(Selected passage Opens)

But one thing led to another and he’s got a precise memory for when things veered. Career No. 3 was approaching after sheriff’s and remodeling work.

“We got a call for a kitchen remodel. I was standing in the middle of the kitchen and the floor was bouncing. I knew something was not right. I asked the homeowner, ‘Did you just buy this house?’ They had.

“Didn’t you have an engineer’s inspection?” I asked.

“They had, but the guy didn’t go down into the crawl space. ‘He was wearing a suit and tie,’ they said.

“I’ll go down in the crawlspace,” I told them. I literally crawled through the cobwebs and all the junk and dirt to get under the kitchen. There was tons of insect damage. I knew it was bad. I crawled back out.

“A light bulb went off in my head. This was back before home inspection laws. I thought, ‘Man, I would have put a Superman’s suit on and gone under there if I had to. They paid $350 for that inspection! What do I need to do to do that? I can go into crawlspaces…

Variety of business that Dan Powell, a local entrepreneur, is currently involved.

“I started to look into house inspections. I tried a correspondence course. I got referred to my first client. In my mind, I’m the king of home inspectors because I took a correspondence course. I get to the first home inspection, I’ve got my logo, T-shirt on, tool belt, rulers, ball-bearings so I can test the flooring if it’s level. The realtor shows up and asks, ‘Who are you?’

“I’m the home inspector.”

“He said, ‘You ain’t no home inspector. If you are, what’s your fax number?’

“I didn’t have one. I did the home inspection; it was a very humbling experience. I needed a lot more training. So, I researched actual schools for home inspection. I took a couple of weeks’ vacation and went to Building Specs school in Annapolis. I came back to Rochester and opened up an office. I was a licensed affiliate of the company and I started to do home inspections.”

At this point, something else that surfaced to help him slide into another new career, a mentor. And in his case, a local legend.

“I ran across Phil Nothnagle at the courthouse,” Powell explained. “I told him about my home inspection business. I told him I carried a separate insurance policy that covered brokers; if I made a mistake, it would hold brokers harmless. He invited me to one of his managers’ meetings. I did a presentation there. He gave me the seal of approval and my business went through the roof.”

That home-inspection business led Powell to team-up with Gary the Happy Pirate and a TV show, “Out and About Home,” available solely on cable access TV. “I’m in my 20s and I’m not into this TV nonsense,” Powell said. ‘I had to put make-up on. I was always late. It wasn’t my passion.”

HDTV network was interested in Powell’s show and called his producer. A meeting was set up.

“I didn’t show up,” he said. “I didn’t want to interview with those people. That’s not what I wanted to do. I was a young man who was very stupid. I didn’t go to that interview and my whole life might have been different if I had.”

For the home-inspection business, which was prospering, Powell brought his remodeling partner aboard and a childhood friend who was a carpenter and a Kodak engineer and a Gates cop. The five of them did 1,000 inspections in a year and business was so good, Powell had a decision to make.

“We were too busy,” he said. “I was well along in my sheriff’s career and I wanted to retire from there. I ended up selling my home-inspection business.”

Career No. 4 opened up, still while he was with the sheriff’s office. Powell opened a Got Handyman? business while he worked on a real estate license.

 

Did this guy ever rest?

With another mentor at Nothnagle Realty, Powell started selling real estate in 2008. Career No. 5.

(Selected passage Closes)

Required action: Set down word for word the portion of the passage on Dan Powell's careers that runs from "For the home-inspection" to "real estate license.".

(Excerpted data Opens)

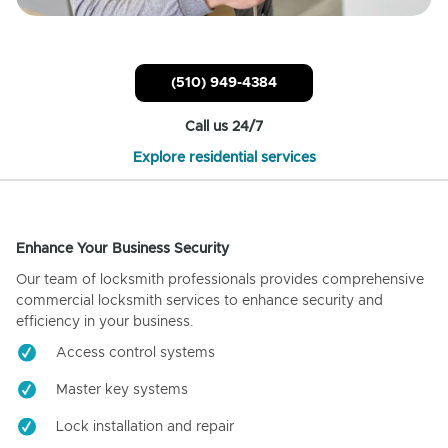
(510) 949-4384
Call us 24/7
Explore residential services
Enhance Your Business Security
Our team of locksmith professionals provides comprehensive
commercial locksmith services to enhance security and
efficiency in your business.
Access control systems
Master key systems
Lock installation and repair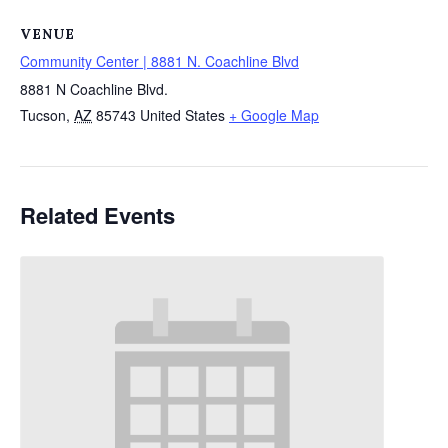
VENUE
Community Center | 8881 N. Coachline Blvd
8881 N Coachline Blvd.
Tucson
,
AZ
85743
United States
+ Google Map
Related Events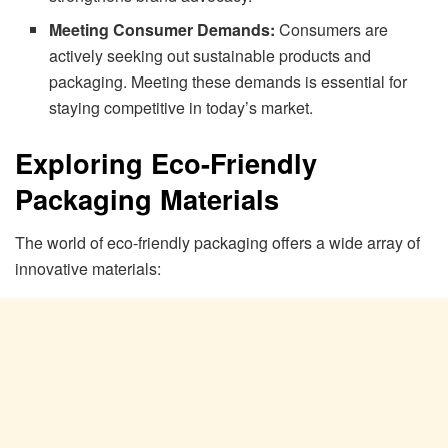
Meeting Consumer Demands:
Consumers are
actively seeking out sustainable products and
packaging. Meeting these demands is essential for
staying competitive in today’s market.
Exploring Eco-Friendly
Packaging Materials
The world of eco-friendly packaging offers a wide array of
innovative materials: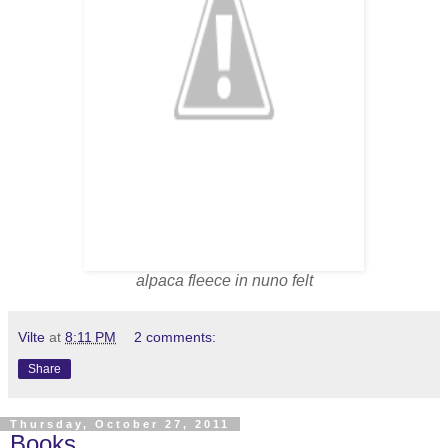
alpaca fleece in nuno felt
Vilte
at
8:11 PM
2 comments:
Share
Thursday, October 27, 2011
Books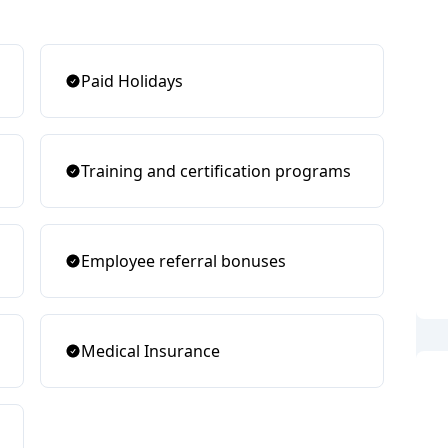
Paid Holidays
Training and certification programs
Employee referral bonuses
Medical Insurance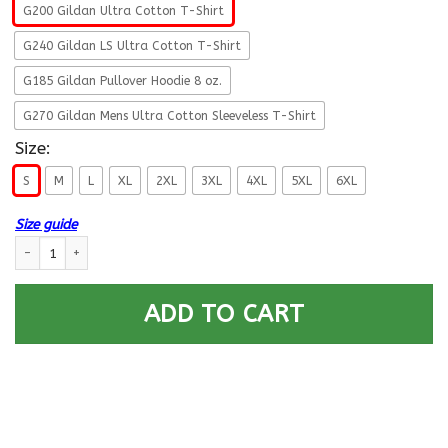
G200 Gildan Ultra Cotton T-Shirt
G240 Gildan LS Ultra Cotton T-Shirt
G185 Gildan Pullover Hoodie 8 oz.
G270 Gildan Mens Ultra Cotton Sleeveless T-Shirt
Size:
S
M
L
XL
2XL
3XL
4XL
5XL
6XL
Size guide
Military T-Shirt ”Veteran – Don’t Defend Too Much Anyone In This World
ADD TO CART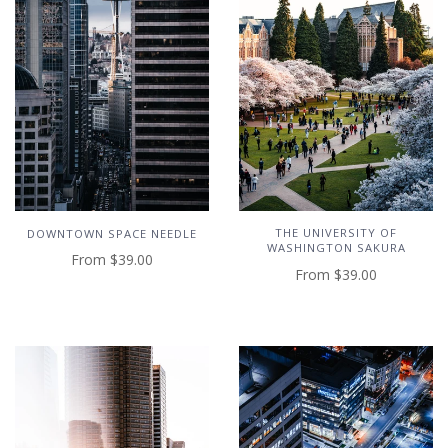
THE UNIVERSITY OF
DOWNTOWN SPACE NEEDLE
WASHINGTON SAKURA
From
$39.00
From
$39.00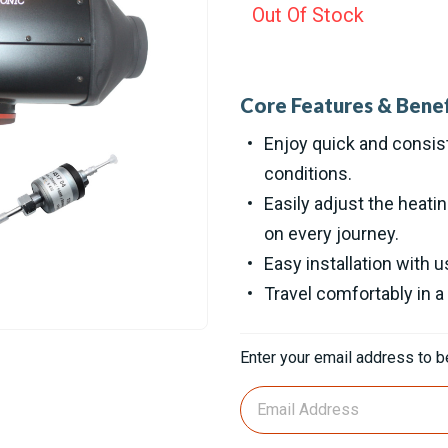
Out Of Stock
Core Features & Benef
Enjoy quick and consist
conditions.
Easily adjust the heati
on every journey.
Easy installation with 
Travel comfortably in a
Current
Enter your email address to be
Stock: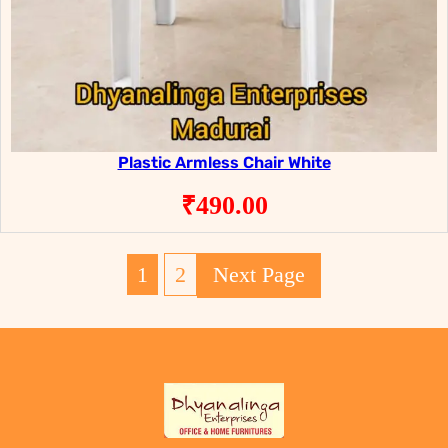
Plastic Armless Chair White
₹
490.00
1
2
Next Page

(Excerpted data Closes)

Written response:
For the home-inspection business, which was prospering, Powell brought his remodeling partner aboard and a childhood friend who was a carpenter and a Kodak engineer and a Gates cop. The five of them did 1,000 inspections in a year and business was so good, Powell had a decision to make.

“We were too busy,” he said. “I was well along in my sheriff’s career and I wanted to retire from there. I ended up selling my home-inspection business.”

Career No. 4 opened up, still while he was with the sheriff’s office. Powell opened a Got Handyman? business while he worked on a real estate license.